When I turned towards Tioka again I saw that his eyes were open and fixed upon me. I fell on my knees beside him and whispered wildly: “Darling, darling, I will not let you die. No, my soul, my own, I will save you. You shall get well again and run out and play in the sunshine.... The other one shall die—but not you, not you! Now you will get well immediately. Are you not better already, my love, my own? Are you not better already?”

And my boy, cradled in my arms, smiled faintly as my soft wild whispers lulled him to sleep.

This idea now took possession of my brain, to the exclusion of all others. I thought and dreamed of nothing else. Tioka had scarlet fever and the fluctuations in his illness seemed to depend solely upon me. When I told myself that I was firmly, irrevocably resolved to compass the death of Kamarowsky, the child's fever seemed to abate, his throat was less inflamed, the pains in his head diminished. But if, as I grew calmer and clung to hope again, I hesitated in my ruthless purpose, lo! the fever seized him anew, the rushing trains went thundering over his temples, and his tender throat swelled until he could hardly draw his breath.

Prilukoff followed the oscillations of my distracted spirit with weary resignation; he was benumbed and apathetic, without mind and without will. When in the fixity of my mania I insisted upon the necessity of the crime, he would answer languidly: “Oh, no. Leave it alone. Let things be.”

Then I grew more and more frenzied, weeping and tearing my hair.

“Can you not understand that Tioka is dying? Tioka, my little Tioka is dying! And it is we who are killing him.”

“No, no,” sighed Prilukoff. “Let things alone.”

Tioka grew worse.

A day came when he could not see me or hear me—when he lay quite still with scarcely flickering breath. Then I rose as one in a dream. I went to Prilukoff's room.

He sat listlessly by the window, smoking. I seized him by the arm.

“Donat Prilukoff, I renew my oath. Paul Kamarowsky shall die within this year!”

“All right, all right!” grumbled Prilukoff, wearied to exhaustion by my constant changes of mood. “Let us finish him once for all, and have done with it.”

I gasped. “Where? When? Is it you who will—”

Prilukoff raised his long, languid eyes. “Whatever you like,” he said. Then he added in a spent voice: “I am very tired.”

And it was I who urged him, who pushed him on, who hurried him to think out and shape our plans. He was languid and inert. Sometimes he would look dully at me and say: “What a terrible woman you are.” But I thought only of Tioka, and my eager and murderous frenzy increased.

And behold!
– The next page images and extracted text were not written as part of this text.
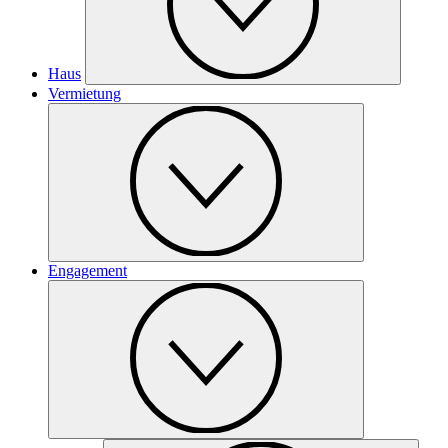
Haus
Vermietung
Engagement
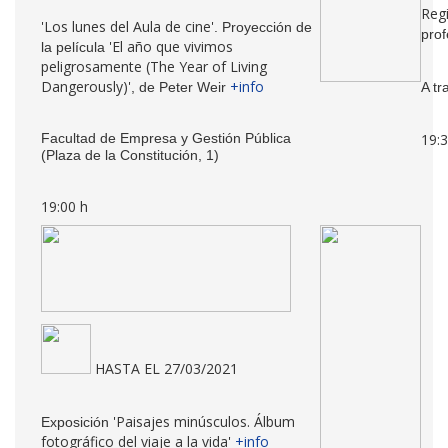
Regi
'Los lunes del Aula de cine'
. Proyección de
pro
'El año que vivimos
la película
peligrosamente (The Year of Living
Dangerously)'
+info
, de Peter Weir
A t
Facultad de Empresa y Gestión Pública
19:3
(Plaza de la Constitución, 1)
19:00 h
HASTA EL 27/03/2021
'Paisajes minúsculos. Álbum
Exposición
fotográfico del viaje a la vida'
+info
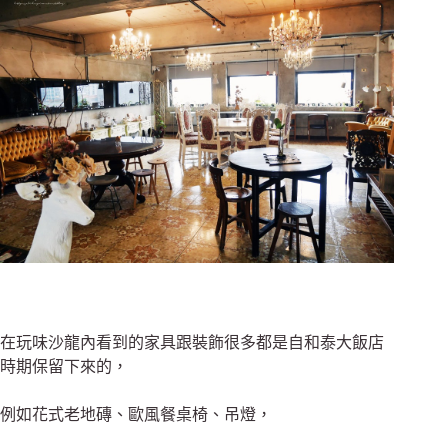
在玩味沙龍內看到的家具跟裝飾很多都是自和泰大飯店
時期保留下來的，
例如花式老地磚、歐風餐桌椅、吊燈，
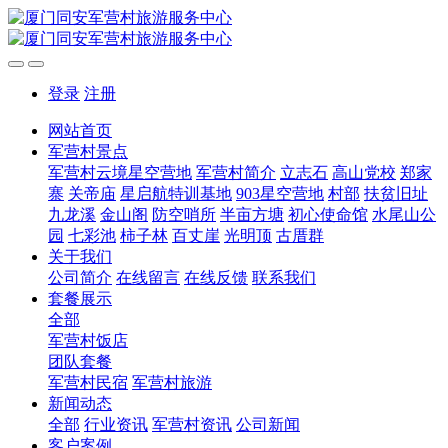
登录
注册
网站首页
军营村景点
军营村云境星空营地
军营村简介
立志石
高山党校
郑家
寨
关帝庙
星启航特训基地
903星空营地
村部
扶贫旧址
九龙溪
金山阁
防空哨所
半亩方塘
初心使命馆
水尾山公
园
七彩池
柿子林
百丈崖
光明顶
古厝群
关于我们
公司简介
在线留言
在线反馈
联系我们
套餐展示
全部
军营村饭店
团队套餐
军营村民宿
军营村旅游
新闻动态
全部
行业资讯
军营村资讯
公司新闻
客户案例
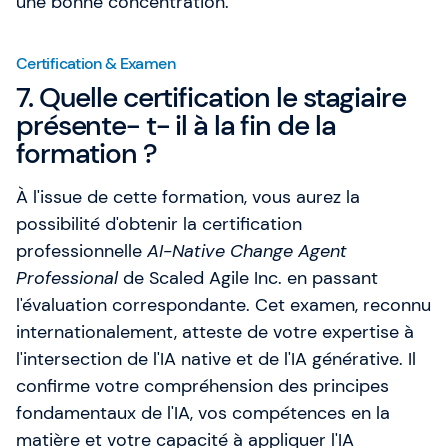
une bonne concentration.
Certification & Examen
7. Quelle certification le stagiaire
présente- t- il à la fin de la
formation ?
À l'issue de cette formation, vous aurez la
possibilité d'obtenir la certification
professionnelle
AI-Native Change Agent
Professional
de Scaled Agile Inc. en passant
l'évaluation correspondante. Cet examen, reconnu
internationalement, atteste de votre expertise à
l'intersection de l'IA native et de l'IA générative. Il
confirme votre compréhension des principes
fondamentaux de l'IA, vos compétences en la
matière et votre capacité à appliquer l'IA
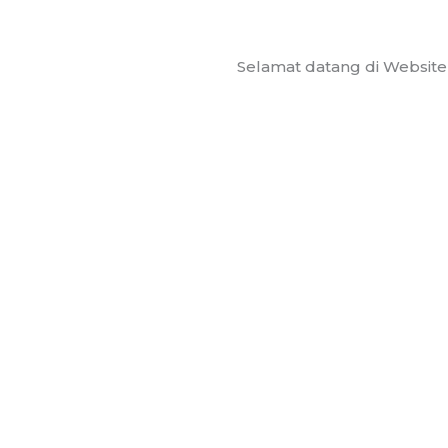
Selamat datang di Website SMP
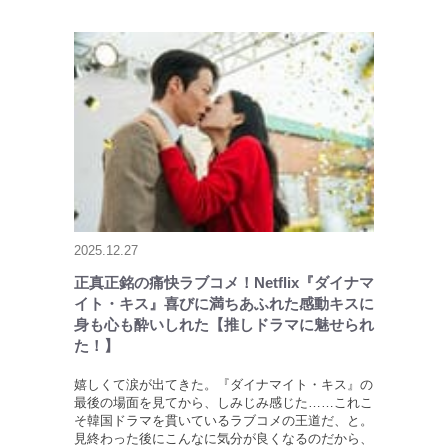
2025.12.27
正真正銘の痛快ラブコメ！Netflix『ダイナマ
イト・キス』喜びに満ちあふれた感動キスに
身も心も酔いしれた【推しドラマに魅せられ
た！】
嬉しくて涙が出てきた。『ダイナマイト・キス』の
最後の場面を見てから、しみじみ感じた……これこ
そ韓国ドラマを貫いているラブコメの王道だ、と。
見終わった後にこんなに気分が良くなるのだから、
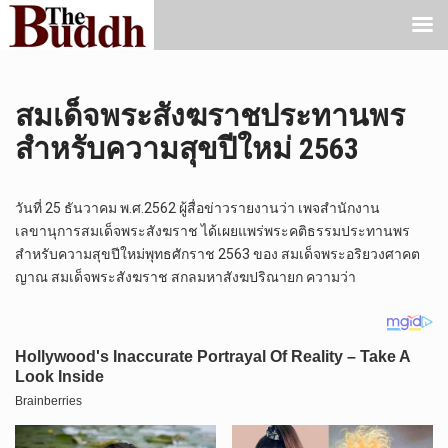
สมเด็จพระสังฆราชประทานพร
สำหรับความสุขปีใหม่ 2563
วันที่ 25 ธันวาคม พ.ศ.2562 ผู้สื่อข่าวรายงานว่า เพจสำนักงาน
เลขานุการสมเด็จพระสังฆราช ได้เผยแพร่พระคติธรรมประทานพร
สำหรับความสุขปีใหม่พุทธศักราช 2563 ของ สมเด็จพระอริยวงศาคต
ญาณ สมเด็จพระสังฆราช สกลมหาสังฆปริณายก ความว่า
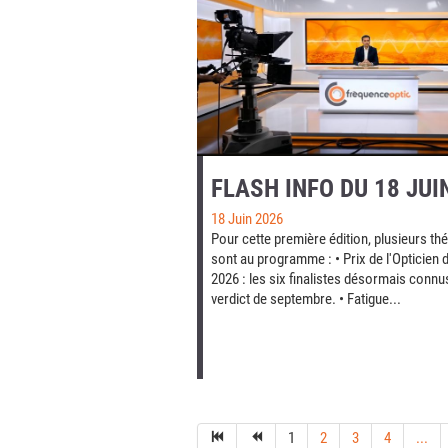
FLASH INFO DU 18 JUI
18 Juin 2026
Pour cette première édition, plusieurs t
sont au programme : • Prix de l'Opticien 
2026 : les six finalistes désormais connu
verdict de septembre. • Fatigue...
1
2
3
4
...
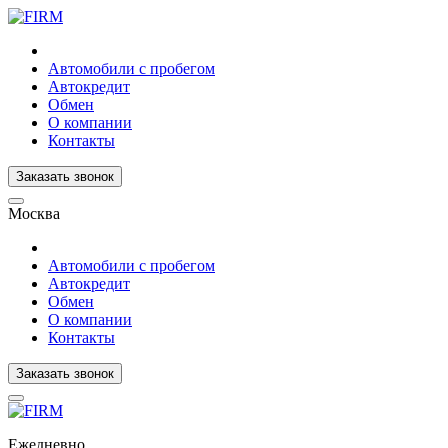
Автомобили с пробегом
Автокредит
Обмен
О компании
Контакты
Заказать звонок
Москва
Автомобили с пробегом
Автокредит
Обмен
О компании
Контакты
Заказать звонок
Ежедневно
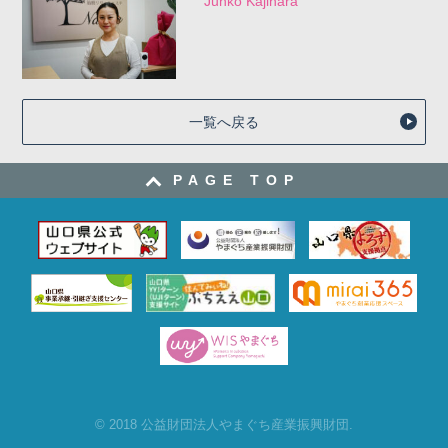
Junko Kajihara
一覧へ戻る
PAGE TOP
© 2018 公益財団法人やまぐち産業振興財団
.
Tioka got better. This chance coincidence assumed in my diseased brain the character of a direct answer from heaven. The sacrifice had been accepted!

A year later, when I stood before the judges who were to sentence me, no word of this delusion passed my lips. Demented though I was, I knew myself to be demented; I knew that this idea of a barter with heaven was an insensate idea; and yet, by some fallacy of my hallucinated brain, I believed—do I not even now believe it?—that my vow had been heard, that my word must be kept, that one life must be bought with the other.
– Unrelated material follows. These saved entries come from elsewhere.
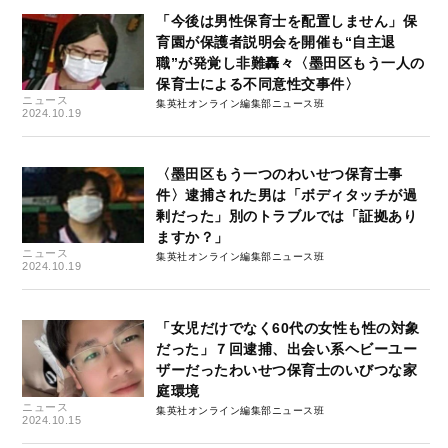
「今後は男性保育士を配置しません」保
育園が保護者説明会を開催も“自主退
職”が発覚し非難轟々〈墨田区もう一人の
保育士による不同意性交事件〉
ニュース
集英社オンライン編集部ニュース班
2024.10.19
〈墨田区もう一つのわいせつ保育士事
件〉逮捕された男は「ボディタッチが過
剰だった」別のトラブルでは「証拠あり
ますか？」
ニュース
集英社オンライン編集部ニュース班
2024.10.19
「女児だけでなく60代の女性も性の対象
だった」７回逮捕、出会い系ヘビーユー
ザーだったわいせつ保育士のいびつな家
庭環境
ニュース
集英社オンライン編集部ニュース班
2024.10.15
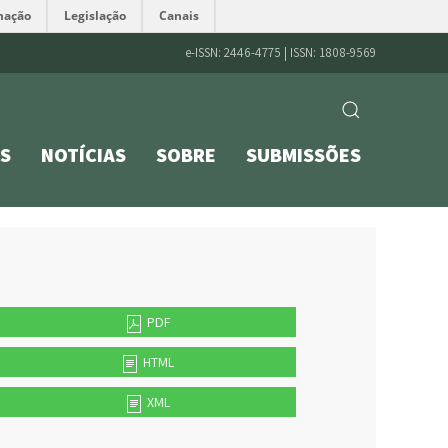
mação
Legislação
Canais
e-ISSN: 2446-4775 | ISSN: 1808-9569
S
NOTÍCIAS
SOBRE
SUBMISSÕES
PDF
HTML
XML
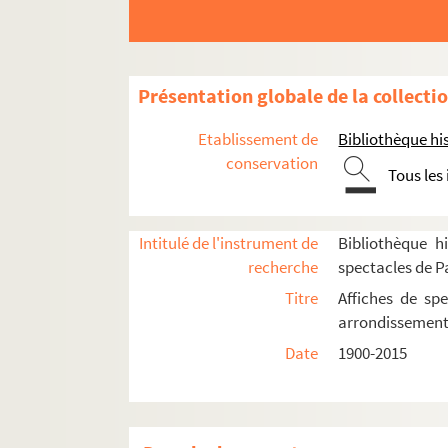
6e arrondissement
7e arrondissement
13e arrondissement
Présentation globale de la collecti
14e arrondissement
15e arrondissement
Etablissement de
Bibliothèque his
conservation
Bibliothèque Beaugrenelle
Tous les
Carré Silvia Monfort
Spectacles
Intitulé de l'instrument de
Bibliothèque hi
recherche
spectacles de P
4-AFF-002428-(01). L'archipel sans 
Titre
Affiches de spe
4-AFF-002428-(02). Asi canta Jerez
arrondissemen
4-AFF-002428-(03). Bajazet
Date
1900-2015
4-AFF-002428-(04). Ballets Bougara
4-AFF-002428-(05). Britannicus
4-AFF-002428-(06). Calixto Sanchez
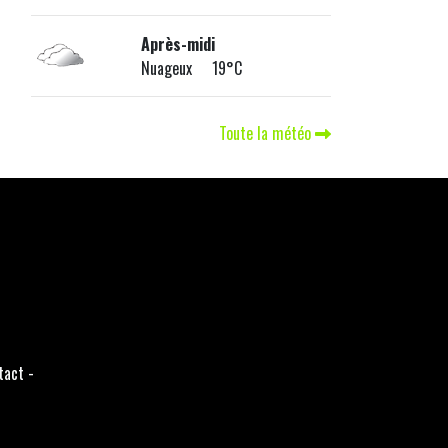
Après-midi
Nuageux 19°C
Toute la météo
tact
-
Even so, better, far better would it have been to let my child's white soul flutter heavenwards, than to retain it with my blood-stained hand.

But at that time my one thought was to save him, even though for his life, not one, but a thousand others had been immolated.
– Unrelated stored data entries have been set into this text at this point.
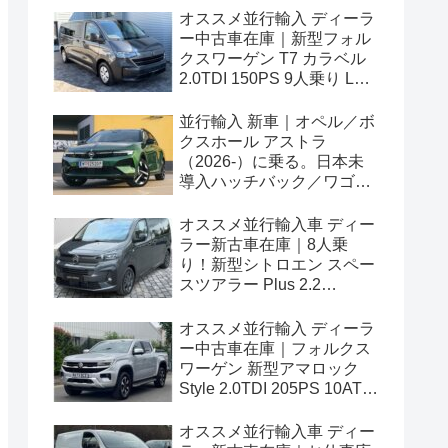
オススメ並行輸入 ディーラ
ー中古車在庫｜新型フォル
クスワーゲン T7 カラベル
2.0TDI 150PS 9人乗り LWB
8AT 左ハンドル
並行輸入 新車｜オペル／ボ
クスホール アストラ
（2026-）に乗る。日本未
導入ハッチバック／ワゴン
の概要・スペック・価格の
情報。
オススメ並行輸入車 ディー
ラー新古車在庫｜8人乗
り！新型シトロエン スペー
スツアラー Plus 2.2
BlueHDi 180 M 8AT 左ハン
ドル
オススメ並行輸入 ディーラ
ー中古車在庫｜フォルクス
ワーゲン 新型アマロック
Style 2.0TDI 205PS 10AT
右ハンドル
オススメ並行輸入車 ディー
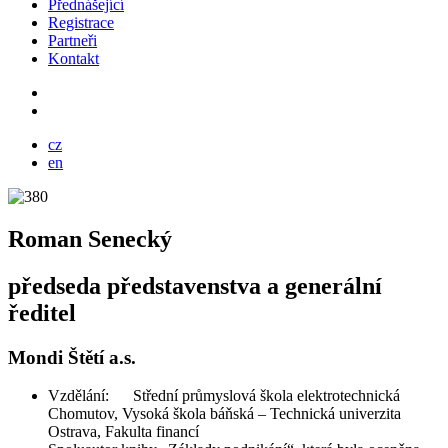
Přednášející
Registrace
Partneři
Kontakt
cz
en
Roman Senecký
předseda představenstva a generální
ředitel
Mondi Štětí a.s.
Vzdělání: Střední průmyslová škola elektrotechnická
Chomutov, Vysoká škola báňská – Technická univerzita
Ostrava, Fakulta financí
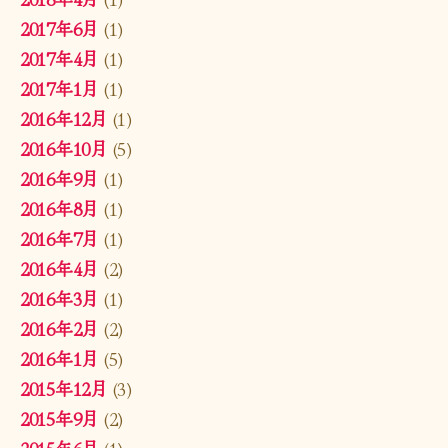
2017年6月
(1)
2017年4月
(1)
2017年1月
(1)
2016年12月
(1)
2016年10月
(5)
2016年9月
(1)
2016年8月
(1)
2016年7月
(1)
2016年4月
(2)
2016年3月
(1)
2016年2月
(2)
2016年1月
(5)
2015年12月
(3)
2015年9月
(2)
The day came when I was able to carry him in my arms from his cot to an easy chair beside the window. What a joy was that brief transit! His frail arms were round my neck and his head lay on my shoulder. With slow, lingering steps I went, loth to leave him out of my embrace.

A sweet Italian verse came light and fragrant into my memory:

I thought I bore a flower within my arms…

It was Prilukoff who reminded me with a cynical smile that the vow included also Nicolas Naumoff.

Nicolas Naumoff! I had almost forgotten him. Nicolas Naumoff! Must he, this distant and forgotten stranger, also die?